La communauté médicale spécialisée dans l'enfance exprime une inquiétude profonde face à une tendance sociétale qui prend de l'ampleur en France. La Société Française de Pédiatrie (SFP) et la Société Française de Néonatologie (SFN), représentant les pédiatres des secteurs public et privé, s'alarment officiellement de la prolifération des espaces explicitement interdits aux enfants de moins de 12 ans.
Une exclusion qui se banalise dans de multiples secteurs
Initialement cantonnée à quelques établissements, cette pratique désignée sous les appellations "No kids" ou "Adults only" s'étend désormais à de nombreux domaines de la vie quotidienne et des loisirs. Les sociétés savantes pointent du doigt une diversification inquiétante des secteurs concernés :
- La restauration et l'hôtellerie
- Les campings et les locations de courte durée (type Airbnb)
- Les croisières et voyages organisés
- Le transport ferroviaire, avec le récent lancement par la SNCF de l'offre Optimum +
Cette évolution transforme progressivement l'exclusion des enfants en argument commercial, un signal que les pédiatres jugent extrêmement préoccupant pour l'avenir de notre société.
Les conséquences sociales d'une société fragmentée
La multiplication des espaces segmentés – qu'ils soient qualifiés de "calmes", "sans enfants" ou "réservés aux adultes" – participe activement à une fragmentation progressive du tissu social. Les spécialistes insistent sur le rôle fondamental de la co-présence intergénérationnelle, un facteur essentiel de socialisation et de cohésion nationale.
Réduire les occasions de contact entre les générations contribue directement à diminuer la tolérance réciproque et affaiblit les dynamiques de solidarité naturelles entre les différents âges de la vie. Cette normalisation de l'exclusion risque de favoriser une représentation de l'enfance comme facteur de nuisance, alors que les comportements associés à certains âges (bruit, mobilité, expressivité) relèvent de processus développementaux parfaitement normaux et attendus.
Des impacts concrets sur les familles et les inégalités
Les dispositifs d'exclusion ont également des effets indirects significatifs sur les structures familiales. En restreignant l'accès à certains services ou espaces publics, ces mesures excluent de facto les jeunes parents, et particulièrement les jeunes mères qui assument encore majoritairement la charge principale des enfants.
Cette situation accentue mécaniquement les inégalités déjà bien documentées dans notre société, créant des barrières supplémentaires pour les familles avec de jeunes enfants et limitant leur participation à la vie sociale et économique.
Un mouvement politique qui prend forme
La SFP et la SFN rejoignent et soutiennent pleinement les initiatives parlementaires émergentes visant à proscrire les espaces interdits aux enfants sur le territoire national.

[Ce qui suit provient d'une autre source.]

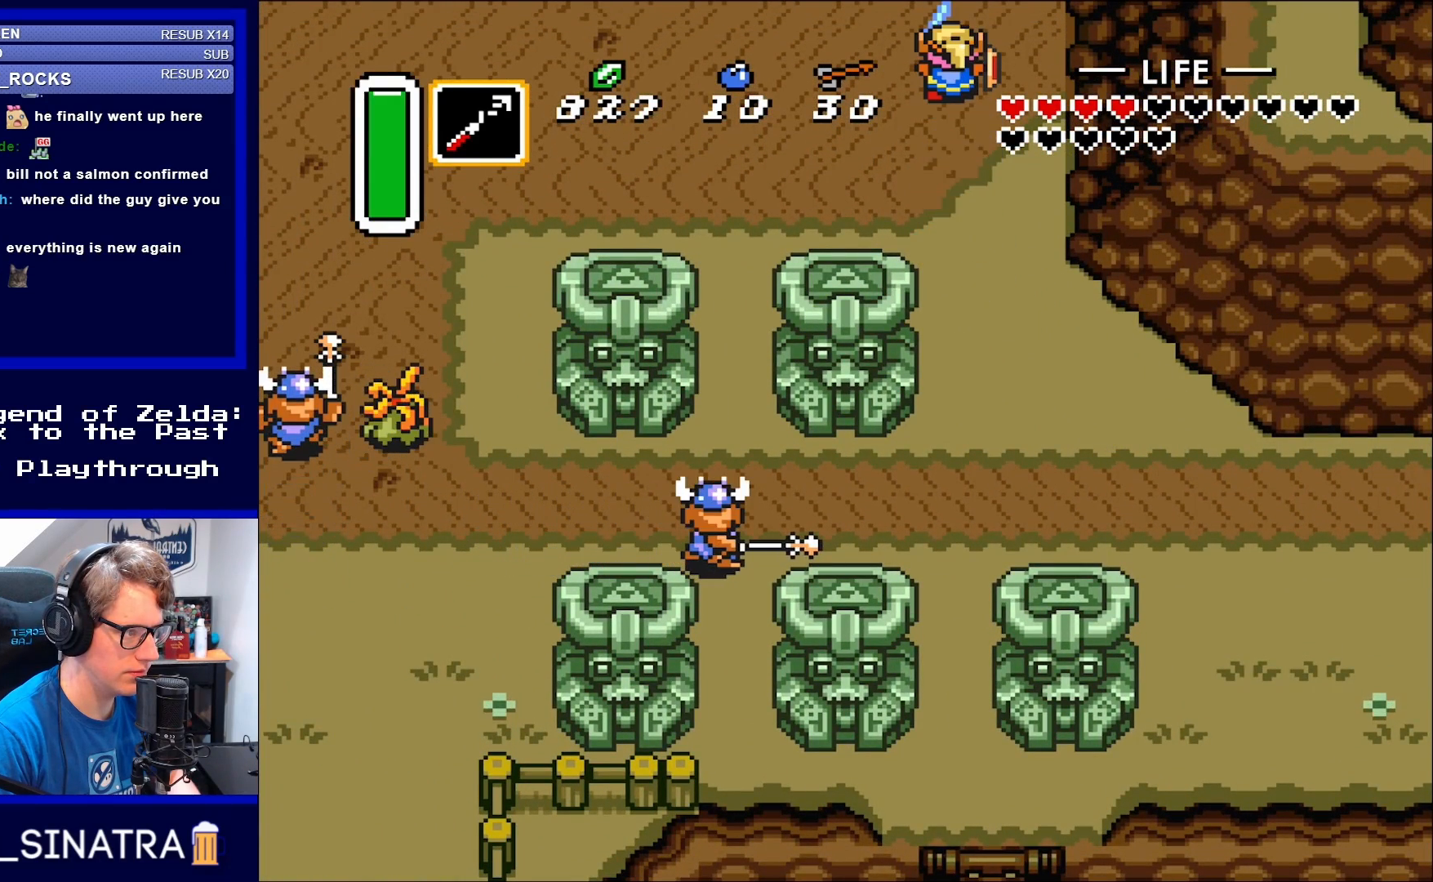
{"buttons": ["A"], "events": []}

Elles citent notamment la sénatrice Annie Le Houérou qui s'interrogeait récemment : "Une société réticente à faire de la place à ses enfants n'entame-t-elle pas le désir de devenir parents ?"

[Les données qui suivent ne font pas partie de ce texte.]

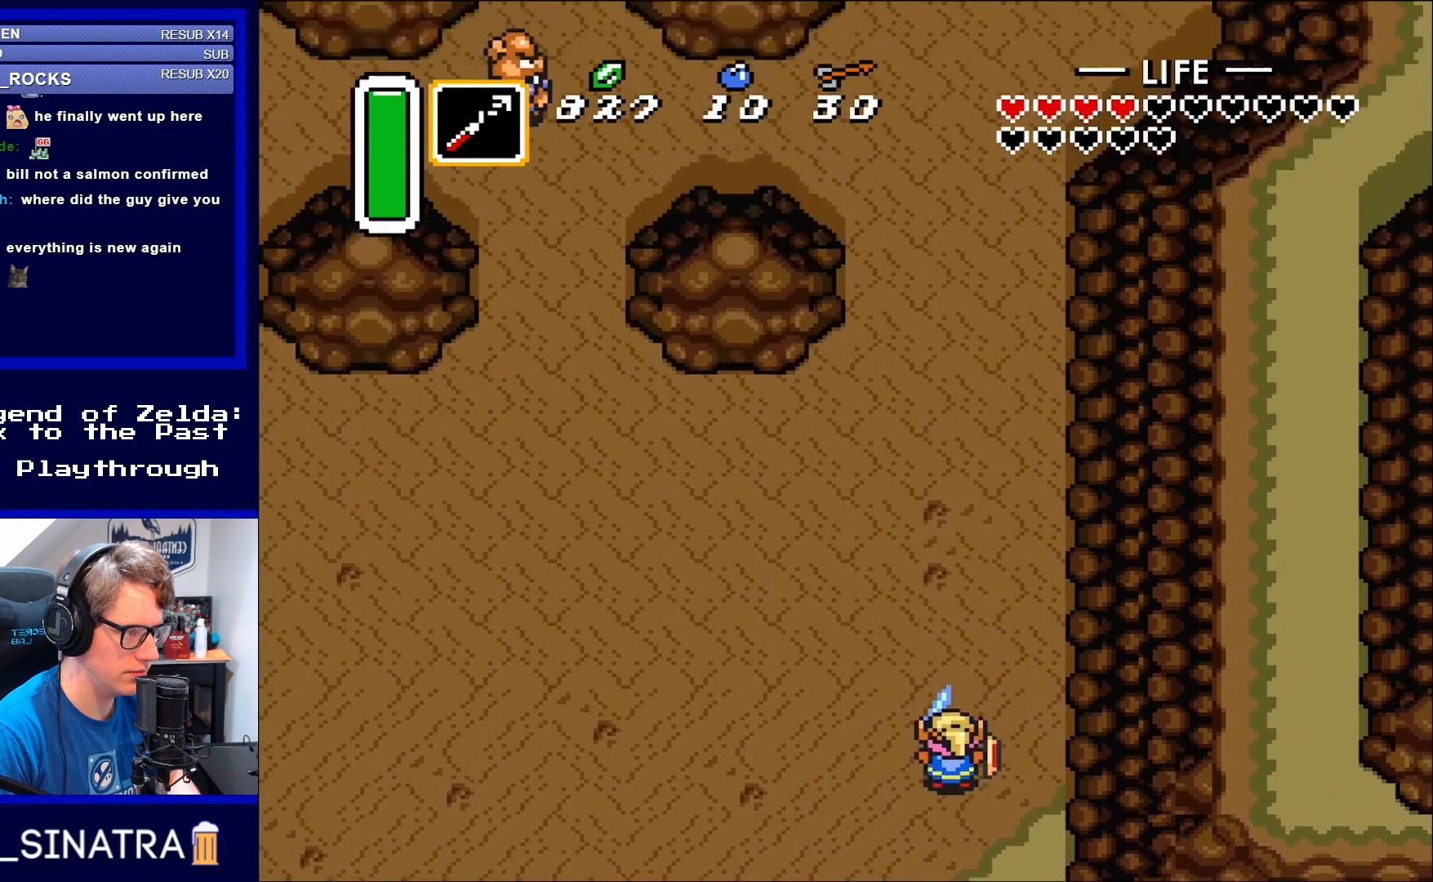
{"buttons": [], "events": [[83, "A", "up"]]}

Les sociétés médicales apportent leur soutien explicite à deux propositions législatives concrètes :
- L'amendement porté par la sénatrice Laurence Rossignol
- La proposition de loi déposée le 27 janvier 2026 par la députée Constance de Pélichy
Ces textes visent spécifiquement à interdire les espaces sans enfants en France, affirmant avec force que les enfants ont toute leur place dans les lieux publics, les transports et notre société dans son ensemble. Exclure les plus jeunes, c'est affaiblir durablement le lien social et compromettre l'avenir de notre communauté nationale.